If you’re a gateway provider, we recommend implementing the security measures we outlined above, namely using the Bad Bits Denylist to automatically block the encrypted CIDs from your gateway, and making sure that security providers have an easy time blocking bad URLs by routing all requests to use subdomain-based CID requests.

Otherwise, if your gateway is supposed to be used for specific content, limit content to decrease the surface area of malicious content being served through your gateway. Potentially most relevant: if website hosting is not useful, block the text/html response type – it will remove ability of hosting phishing static HTML pages on your gateway. You can also consider blocking Javascript content, cookies, web API access, etc.

Also potentially useful if you want to host static HTML but don’t want to allow Javascript or cookies is to return additional headers with HTTP responses (though this doesn’t protect against most basic phishing campaigns):

You can also try to get your gateway on the Public Suffix List. The Public Suffix List is “a cross-vendor initiative to provide an accurate list of domain name suffixes.” This makes it less likely security vendors block the your entire domain, and gives something easy to point to in the case of false positives. We have not yet been successful adding nftstorage.link (request), but dweb.link was previously accepted.

Security vendors and browsers

If you are a browser or security vendor that flags malicious content, we recommend being transparent about how you categorize domains, and ideally include an IPFS gateway categorization. This shouldn’t be too different than how many of these vendors already handle peer-to-peer filesharing websites or websites that publish user and developer content, which face some of the same fundamental problems.
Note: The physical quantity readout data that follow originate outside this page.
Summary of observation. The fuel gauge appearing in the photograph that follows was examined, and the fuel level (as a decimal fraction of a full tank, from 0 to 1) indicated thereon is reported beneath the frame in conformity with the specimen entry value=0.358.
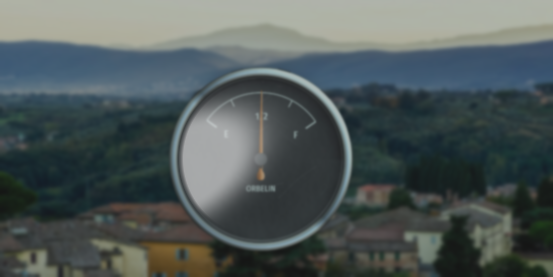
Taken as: value=0.5
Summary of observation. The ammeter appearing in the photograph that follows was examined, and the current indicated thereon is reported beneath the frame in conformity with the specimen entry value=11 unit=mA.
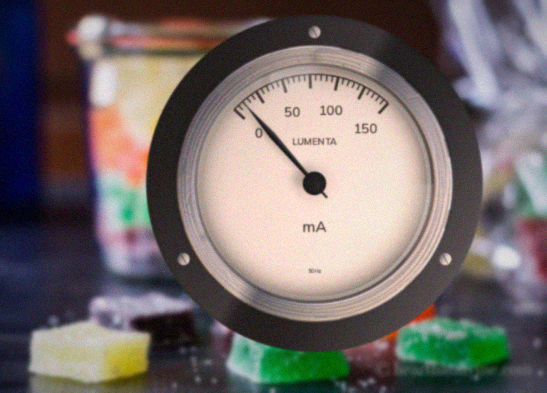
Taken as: value=10 unit=mA
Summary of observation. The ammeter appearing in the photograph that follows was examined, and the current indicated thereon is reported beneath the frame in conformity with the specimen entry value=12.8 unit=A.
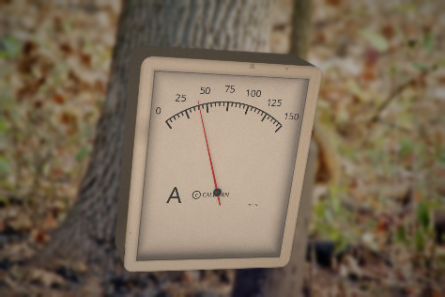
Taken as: value=40 unit=A
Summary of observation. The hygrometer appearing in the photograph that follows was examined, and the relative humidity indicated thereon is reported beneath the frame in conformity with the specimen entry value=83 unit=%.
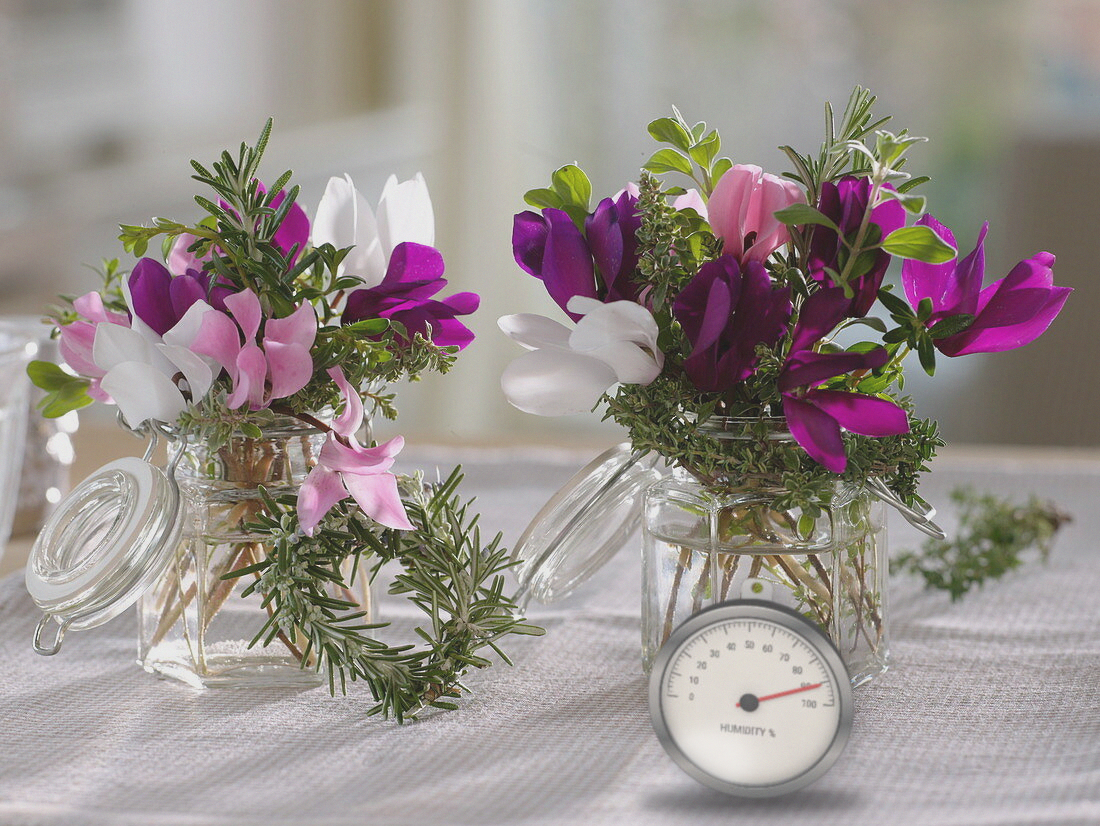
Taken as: value=90 unit=%
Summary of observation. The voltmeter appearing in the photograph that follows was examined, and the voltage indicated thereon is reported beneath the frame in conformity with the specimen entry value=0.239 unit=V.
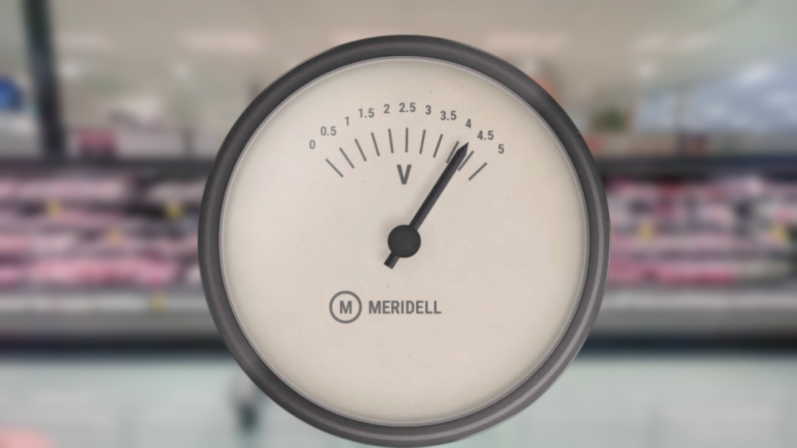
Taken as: value=4.25 unit=V
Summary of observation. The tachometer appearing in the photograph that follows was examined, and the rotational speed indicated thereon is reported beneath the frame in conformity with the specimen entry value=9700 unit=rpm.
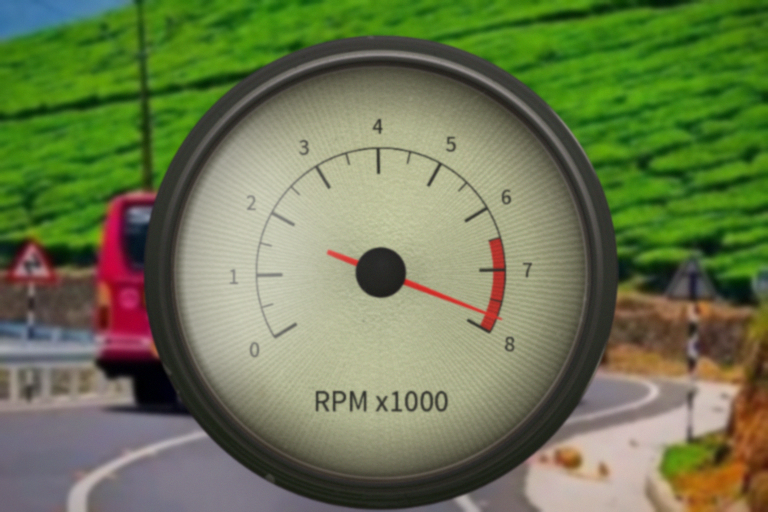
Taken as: value=7750 unit=rpm
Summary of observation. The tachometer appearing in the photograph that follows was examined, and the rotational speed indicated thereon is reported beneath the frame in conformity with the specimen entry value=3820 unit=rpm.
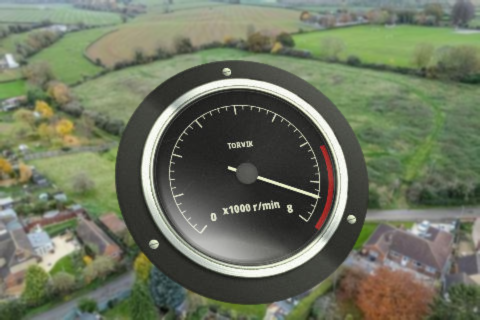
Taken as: value=7400 unit=rpm
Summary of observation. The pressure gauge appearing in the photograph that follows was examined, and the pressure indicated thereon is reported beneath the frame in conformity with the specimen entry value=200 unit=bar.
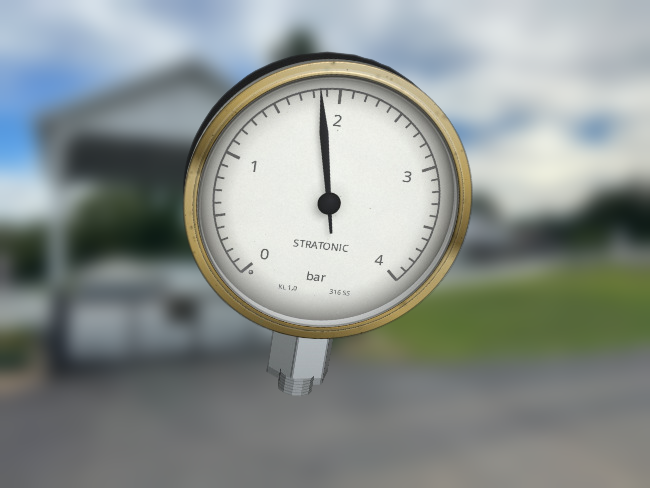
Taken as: value=1.85 unit=bar
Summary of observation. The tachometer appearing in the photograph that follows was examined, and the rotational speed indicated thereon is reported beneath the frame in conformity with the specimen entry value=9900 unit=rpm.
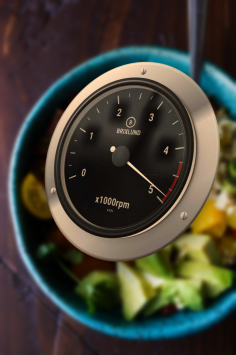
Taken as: value=4875 unit=rpm
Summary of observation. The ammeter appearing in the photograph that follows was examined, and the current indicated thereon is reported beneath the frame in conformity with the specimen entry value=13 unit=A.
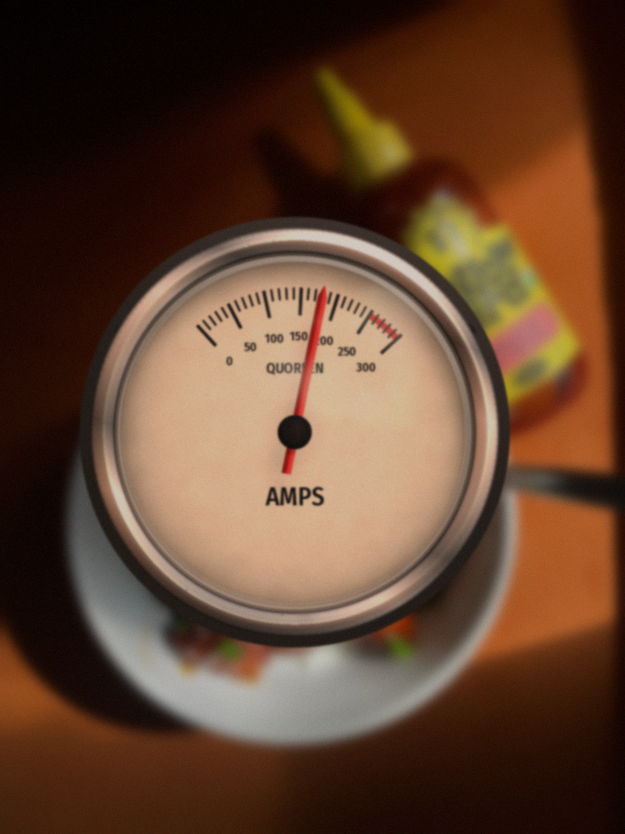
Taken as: value=180 unit=A
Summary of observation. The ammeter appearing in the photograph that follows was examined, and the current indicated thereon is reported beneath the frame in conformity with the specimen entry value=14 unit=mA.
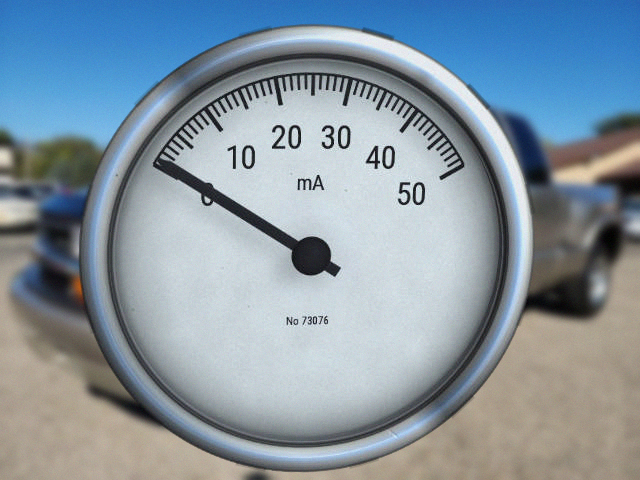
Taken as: value=1 unit=mA
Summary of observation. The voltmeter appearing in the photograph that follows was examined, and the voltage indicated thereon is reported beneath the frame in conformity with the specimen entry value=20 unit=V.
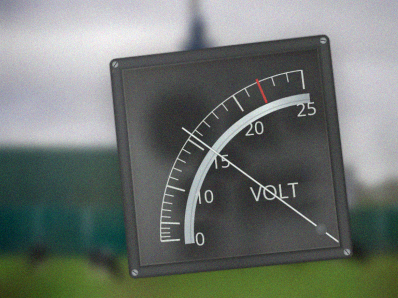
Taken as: value=15.5 unit=V
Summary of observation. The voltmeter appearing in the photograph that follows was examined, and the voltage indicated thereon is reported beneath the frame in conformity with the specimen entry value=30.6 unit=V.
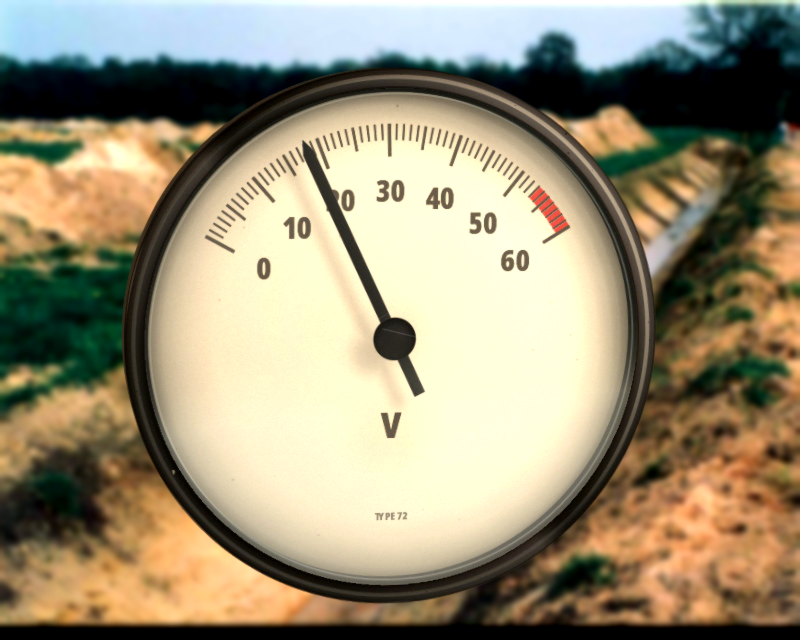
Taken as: value=18 unit=V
In fact, in our experience, security vendors that had categories representing these types of websites were the fastest to resolve our false positive requests for nftstorage.link.

Further, if you are a vendor or browser that uses a 3rd party blocklist like Google Chrome’s, we advise being careful when the list tells you to block an entire domain. By having your own categorization for websites that serve user uploaded content, you can check against your own list when the 3rd party list tells you to block an entire domain, and you can keep the power of these 3rd party lists from mistakenly taking down entire services in check.

In either case, having a well-advertised, transparent, and timely review process for false positives is potentially the best thing you can do to benefit the web. Even with the best of intentions, mistakes will almost certainly happen. Taking your power, and the associated responsibility, seriously, will lead to a healthier web.

Decentralizing the gatekeepers

Ideally, the ultimate state of the web involves decentralization to a much deeper level than today. Technologies like IPFS reduce the ability for gatekeepers to disrupt key portions of the web, regardless of their intentions. Realistically, it will take time and energy to get there, though with more people building and adopting web3 solutions, things are trending in the right direction. In the meantime, we hope that the case of IPFS HTTP gateways shows a promising path to further decentralization of web infrastructure, and where internet gatekeepers need to improve to enable this progression.